Algorithm	Racing Track 2 Lap Time (s)
ODG	117.09
Gap Follower	115.68
DDQN	115.41
Meta ODG DDQN(ours3)	109.85

indicates that meta ODG DDQN achieves the highest speed.

Linear velocity graphs for ODG, Gap Follower, DDQN, and meta ODG DDQN are shown in Figure 13; using the control point specified in the actual Sochi Circuit, we compare the path in the winding road and hairpin curve, as shown in Figure 14.
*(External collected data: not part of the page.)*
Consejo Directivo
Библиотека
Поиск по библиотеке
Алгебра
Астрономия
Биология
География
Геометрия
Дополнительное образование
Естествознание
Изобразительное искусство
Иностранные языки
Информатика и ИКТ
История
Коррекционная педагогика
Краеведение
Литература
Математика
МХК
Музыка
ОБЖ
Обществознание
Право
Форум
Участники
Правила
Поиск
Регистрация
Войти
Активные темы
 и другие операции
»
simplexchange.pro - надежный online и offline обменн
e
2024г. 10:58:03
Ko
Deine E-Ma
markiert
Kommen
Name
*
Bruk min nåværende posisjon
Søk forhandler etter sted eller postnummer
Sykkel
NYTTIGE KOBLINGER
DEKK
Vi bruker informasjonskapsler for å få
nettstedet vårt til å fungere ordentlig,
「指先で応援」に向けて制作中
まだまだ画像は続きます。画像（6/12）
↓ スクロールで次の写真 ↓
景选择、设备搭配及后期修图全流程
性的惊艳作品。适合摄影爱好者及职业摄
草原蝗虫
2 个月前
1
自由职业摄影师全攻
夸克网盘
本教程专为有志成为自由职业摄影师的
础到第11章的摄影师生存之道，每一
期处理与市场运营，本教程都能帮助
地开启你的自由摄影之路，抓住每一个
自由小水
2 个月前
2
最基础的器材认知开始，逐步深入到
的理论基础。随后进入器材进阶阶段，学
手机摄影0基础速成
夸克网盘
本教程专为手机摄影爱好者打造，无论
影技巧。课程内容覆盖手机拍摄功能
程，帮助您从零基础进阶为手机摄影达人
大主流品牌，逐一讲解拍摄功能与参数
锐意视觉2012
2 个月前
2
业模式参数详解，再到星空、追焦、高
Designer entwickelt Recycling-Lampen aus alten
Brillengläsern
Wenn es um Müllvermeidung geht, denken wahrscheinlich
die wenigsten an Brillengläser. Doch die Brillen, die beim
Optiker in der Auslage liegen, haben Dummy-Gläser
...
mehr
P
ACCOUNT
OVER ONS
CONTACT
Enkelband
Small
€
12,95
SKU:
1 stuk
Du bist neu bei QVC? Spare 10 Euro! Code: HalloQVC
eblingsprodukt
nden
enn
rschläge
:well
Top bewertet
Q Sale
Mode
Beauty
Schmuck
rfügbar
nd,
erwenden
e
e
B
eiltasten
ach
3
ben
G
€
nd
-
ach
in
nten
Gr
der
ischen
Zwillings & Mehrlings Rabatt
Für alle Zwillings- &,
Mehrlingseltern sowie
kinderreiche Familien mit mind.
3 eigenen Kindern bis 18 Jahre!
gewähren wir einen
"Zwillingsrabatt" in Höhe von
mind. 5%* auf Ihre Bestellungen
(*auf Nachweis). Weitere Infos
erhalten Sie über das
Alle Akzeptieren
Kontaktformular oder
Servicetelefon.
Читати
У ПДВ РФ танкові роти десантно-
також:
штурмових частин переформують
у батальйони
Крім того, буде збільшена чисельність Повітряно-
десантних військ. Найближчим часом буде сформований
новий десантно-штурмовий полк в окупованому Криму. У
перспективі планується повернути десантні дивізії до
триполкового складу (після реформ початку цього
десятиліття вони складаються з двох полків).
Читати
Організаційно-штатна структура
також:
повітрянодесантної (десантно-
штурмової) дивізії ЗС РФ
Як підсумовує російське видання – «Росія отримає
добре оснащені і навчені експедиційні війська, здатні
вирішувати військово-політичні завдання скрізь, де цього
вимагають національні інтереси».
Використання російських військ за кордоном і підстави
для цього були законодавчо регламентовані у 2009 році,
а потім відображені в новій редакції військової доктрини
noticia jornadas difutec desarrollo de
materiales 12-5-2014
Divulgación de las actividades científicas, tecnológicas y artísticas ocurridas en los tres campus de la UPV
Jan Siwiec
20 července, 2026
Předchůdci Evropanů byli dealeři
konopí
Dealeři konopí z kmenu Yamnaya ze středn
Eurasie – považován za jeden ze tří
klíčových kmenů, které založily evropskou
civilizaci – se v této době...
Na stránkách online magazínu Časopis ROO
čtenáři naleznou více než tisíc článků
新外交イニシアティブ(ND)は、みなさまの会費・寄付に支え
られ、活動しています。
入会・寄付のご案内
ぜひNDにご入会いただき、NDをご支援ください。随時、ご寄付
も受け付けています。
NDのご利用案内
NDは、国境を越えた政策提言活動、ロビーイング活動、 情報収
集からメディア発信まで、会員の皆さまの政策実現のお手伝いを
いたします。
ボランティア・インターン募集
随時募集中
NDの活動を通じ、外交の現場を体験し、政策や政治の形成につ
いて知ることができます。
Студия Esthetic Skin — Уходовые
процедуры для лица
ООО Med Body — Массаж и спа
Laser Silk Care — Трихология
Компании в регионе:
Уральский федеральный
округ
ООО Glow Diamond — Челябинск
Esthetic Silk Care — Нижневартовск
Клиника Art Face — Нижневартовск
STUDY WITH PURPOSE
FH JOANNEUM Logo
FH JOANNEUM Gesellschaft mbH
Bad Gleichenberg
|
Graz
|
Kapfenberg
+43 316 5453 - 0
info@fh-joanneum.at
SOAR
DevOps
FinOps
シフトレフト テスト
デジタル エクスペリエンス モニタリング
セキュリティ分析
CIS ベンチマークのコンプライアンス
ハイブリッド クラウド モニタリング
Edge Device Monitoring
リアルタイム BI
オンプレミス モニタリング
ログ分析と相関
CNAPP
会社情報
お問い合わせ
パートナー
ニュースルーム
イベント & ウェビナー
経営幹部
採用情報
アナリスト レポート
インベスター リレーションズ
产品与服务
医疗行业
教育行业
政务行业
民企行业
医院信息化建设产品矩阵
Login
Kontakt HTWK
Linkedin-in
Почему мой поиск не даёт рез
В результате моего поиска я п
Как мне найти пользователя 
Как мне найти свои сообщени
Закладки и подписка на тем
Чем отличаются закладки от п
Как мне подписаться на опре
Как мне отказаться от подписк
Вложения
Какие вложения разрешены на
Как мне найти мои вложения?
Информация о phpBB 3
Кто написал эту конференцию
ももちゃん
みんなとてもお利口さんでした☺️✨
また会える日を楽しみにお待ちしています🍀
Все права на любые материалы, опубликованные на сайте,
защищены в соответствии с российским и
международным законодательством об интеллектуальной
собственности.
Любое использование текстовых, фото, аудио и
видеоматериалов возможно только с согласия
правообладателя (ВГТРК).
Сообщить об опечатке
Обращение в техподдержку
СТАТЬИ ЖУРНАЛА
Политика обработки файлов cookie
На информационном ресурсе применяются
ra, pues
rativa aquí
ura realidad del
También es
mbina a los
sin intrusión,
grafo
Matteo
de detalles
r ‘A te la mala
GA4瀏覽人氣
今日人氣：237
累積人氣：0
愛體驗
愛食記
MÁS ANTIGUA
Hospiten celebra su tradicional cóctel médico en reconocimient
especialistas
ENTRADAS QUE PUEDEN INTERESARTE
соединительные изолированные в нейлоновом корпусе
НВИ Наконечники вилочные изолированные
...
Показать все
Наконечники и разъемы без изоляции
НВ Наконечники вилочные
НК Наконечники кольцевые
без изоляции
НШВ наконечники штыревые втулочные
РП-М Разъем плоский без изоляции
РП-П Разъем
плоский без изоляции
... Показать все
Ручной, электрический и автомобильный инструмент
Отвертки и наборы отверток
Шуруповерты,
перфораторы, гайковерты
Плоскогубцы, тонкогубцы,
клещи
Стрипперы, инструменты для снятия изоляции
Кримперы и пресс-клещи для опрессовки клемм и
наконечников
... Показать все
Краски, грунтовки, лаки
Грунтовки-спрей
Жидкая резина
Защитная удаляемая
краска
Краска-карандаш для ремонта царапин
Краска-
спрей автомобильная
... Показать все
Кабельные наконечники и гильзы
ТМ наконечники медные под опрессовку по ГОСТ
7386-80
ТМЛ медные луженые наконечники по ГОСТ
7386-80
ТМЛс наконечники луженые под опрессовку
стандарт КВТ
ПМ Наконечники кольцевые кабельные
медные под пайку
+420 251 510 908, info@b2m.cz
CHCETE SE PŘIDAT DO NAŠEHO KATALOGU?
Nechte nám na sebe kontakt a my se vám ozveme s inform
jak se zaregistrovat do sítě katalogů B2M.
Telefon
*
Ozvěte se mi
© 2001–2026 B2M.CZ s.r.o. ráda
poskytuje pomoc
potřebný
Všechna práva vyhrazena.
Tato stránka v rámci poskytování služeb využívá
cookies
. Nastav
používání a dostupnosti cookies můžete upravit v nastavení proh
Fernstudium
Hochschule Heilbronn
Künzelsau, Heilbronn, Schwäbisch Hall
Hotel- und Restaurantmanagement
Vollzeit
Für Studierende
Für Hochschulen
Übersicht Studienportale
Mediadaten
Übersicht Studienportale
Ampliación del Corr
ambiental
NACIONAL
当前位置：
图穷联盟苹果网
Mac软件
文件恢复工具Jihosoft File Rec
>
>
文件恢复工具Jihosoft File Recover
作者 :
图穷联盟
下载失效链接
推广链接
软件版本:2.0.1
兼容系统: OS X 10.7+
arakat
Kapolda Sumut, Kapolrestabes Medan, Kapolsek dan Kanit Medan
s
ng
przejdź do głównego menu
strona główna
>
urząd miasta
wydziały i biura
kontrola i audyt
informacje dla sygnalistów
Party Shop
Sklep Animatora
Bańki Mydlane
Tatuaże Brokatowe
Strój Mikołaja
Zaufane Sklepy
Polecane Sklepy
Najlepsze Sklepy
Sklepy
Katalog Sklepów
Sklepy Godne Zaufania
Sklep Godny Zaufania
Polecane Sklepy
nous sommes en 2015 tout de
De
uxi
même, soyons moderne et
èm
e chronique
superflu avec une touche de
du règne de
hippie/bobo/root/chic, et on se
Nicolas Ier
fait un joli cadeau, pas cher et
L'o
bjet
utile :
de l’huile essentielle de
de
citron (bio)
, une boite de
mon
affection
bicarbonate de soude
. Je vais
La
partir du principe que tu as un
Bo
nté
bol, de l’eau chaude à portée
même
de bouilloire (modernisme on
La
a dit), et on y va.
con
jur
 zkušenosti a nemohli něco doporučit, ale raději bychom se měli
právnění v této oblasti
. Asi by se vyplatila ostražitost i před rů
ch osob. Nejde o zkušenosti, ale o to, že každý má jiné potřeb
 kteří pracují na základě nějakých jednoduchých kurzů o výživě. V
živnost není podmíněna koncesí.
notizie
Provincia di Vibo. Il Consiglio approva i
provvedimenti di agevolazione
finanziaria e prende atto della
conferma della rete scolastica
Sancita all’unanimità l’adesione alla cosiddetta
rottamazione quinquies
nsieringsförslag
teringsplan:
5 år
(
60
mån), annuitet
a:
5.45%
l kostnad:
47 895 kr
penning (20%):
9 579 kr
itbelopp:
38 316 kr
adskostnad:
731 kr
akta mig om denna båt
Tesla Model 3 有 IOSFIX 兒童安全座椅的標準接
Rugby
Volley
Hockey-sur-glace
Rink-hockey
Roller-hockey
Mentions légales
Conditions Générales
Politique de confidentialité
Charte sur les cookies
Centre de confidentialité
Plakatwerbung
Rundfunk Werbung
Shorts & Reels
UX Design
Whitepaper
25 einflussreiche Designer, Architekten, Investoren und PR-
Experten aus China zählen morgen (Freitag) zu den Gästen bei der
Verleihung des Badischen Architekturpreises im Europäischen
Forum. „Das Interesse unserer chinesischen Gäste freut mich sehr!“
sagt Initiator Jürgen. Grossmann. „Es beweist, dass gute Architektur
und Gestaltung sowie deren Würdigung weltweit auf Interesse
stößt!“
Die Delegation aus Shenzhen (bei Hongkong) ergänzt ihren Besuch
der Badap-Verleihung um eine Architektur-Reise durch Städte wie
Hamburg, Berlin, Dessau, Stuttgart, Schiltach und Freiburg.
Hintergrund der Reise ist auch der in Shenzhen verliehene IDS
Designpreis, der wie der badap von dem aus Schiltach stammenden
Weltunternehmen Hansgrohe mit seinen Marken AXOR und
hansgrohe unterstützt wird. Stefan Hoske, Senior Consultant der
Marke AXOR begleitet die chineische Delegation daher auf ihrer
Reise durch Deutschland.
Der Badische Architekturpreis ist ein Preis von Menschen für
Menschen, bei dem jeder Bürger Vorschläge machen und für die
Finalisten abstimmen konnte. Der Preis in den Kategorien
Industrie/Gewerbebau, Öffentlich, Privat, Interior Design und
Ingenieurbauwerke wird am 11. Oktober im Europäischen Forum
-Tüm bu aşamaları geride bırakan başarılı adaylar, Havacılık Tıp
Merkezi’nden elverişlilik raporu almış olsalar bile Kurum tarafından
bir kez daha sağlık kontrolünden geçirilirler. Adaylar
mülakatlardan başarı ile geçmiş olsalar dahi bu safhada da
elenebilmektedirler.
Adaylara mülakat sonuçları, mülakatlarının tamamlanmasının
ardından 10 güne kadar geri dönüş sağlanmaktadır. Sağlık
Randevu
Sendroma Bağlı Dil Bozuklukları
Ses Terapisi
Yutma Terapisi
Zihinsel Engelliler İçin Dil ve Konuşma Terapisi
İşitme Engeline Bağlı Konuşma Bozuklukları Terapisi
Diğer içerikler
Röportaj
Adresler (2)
3.2.2. Silverstone Circuit

Silverstone Circuit is a motor racing circuit in England, near the Northamptonshire villages of Towcester, Silverstone, and Whittlebury, as shown in Figure 11. In this result, the learning diversity in the Silverstone Circuit is demonstrated.

Using the RL model trained in Map Sochi, we conduct an experiment to determine the degree of robustness to unfamiliar and complex environments. Therefore, we use the algorithms ODG, Gap Follower, DDQN, and meta ODG DDQN. In addition, the meta ODG DDQN algorithm is trained in a new environment. In other words, the robustness of the new environment (c) was compared based on the driving style learned in (b) shown in Figure 7.

Table 11. Map (b) SILVERSTONE racing track lap time (two laps). $Fail$ = Crash.

Algorithm	Lap Time (s)
ODG	117.39
Gap follower	110.99
DDQN	$Fail$
Meta ODG DDQN unlearned	108.60
Meta ODG DDQN learned	108.43

presents the results for a new environment. DDQN fails; however, meta ODG DDQN exhibits high performance with the lowest lap time, as shown in Figure 15. In this result, the learning diversity in the Silverstone Circuit is demonstrated.

4. Conclusions

This paper introduces a novel RL-based autonomous driving system technology that implements ODG, SAC, and meta-learning algorithms. In autonomous driving technology, perception, decision-making, and control processes intertwine and interact. This work addresses the issues of the overestimation phenomenon and sparse rewards problems by applying the concept of prior knowledge. Furthermore, the fusion of meta-learning-based RL yields robust results in previously untrained environments.

The proposed algorithm was tested on official F1 circuits, a racing simulation with complex dynamics. The results of these simulations emphasize the exceptional performance of our method, which exhibits a learning speed up to 89% faster than existing algorithms in these environments. Within the racing context, the disparity between entry and exit speeds is a mere 0.46%, indicating the smallest reduction ratio. Moreover, the average driving speed was found to be up to 12.01% higher.

The primary contributions of this paper comprise a unique combination addressing the challenges of overestimation phenomenon and sparse rewards problems effectively in RL. Another major contribution is the demonstrated robust performance of the integrated meta-learning-based RL in previously untrained environments, thereby showcasing its adaptability and stability. Furthermore, we validated the performance of our proposed method via complex racing simulations, particularly on official F1 circuits. The results highlighted its superior performance in terms of learning efficiency, speed, stability, and adaptability.

In essence, this paper tackles the significant challenges encountered during the reinforcement learning process by introducing an algorithm that bolsters the efficiency and stability of RL. The high-fidelity simulations used in this study offer a realistic testing environment closely mirroring real-world conditions. Given these advancements, our proposed algorithm demonstrates significant potential for real-world applications, particularly in autonomous vehicles where learning efficiency and operational stability are of the utmost importance.

As for future research, we suggest adding various multi-tasks to verify stable and efficient learning in more complex environments. Based on this, we aim to study efficient RLs in real environments through meta-learning, with as few iterations as possible.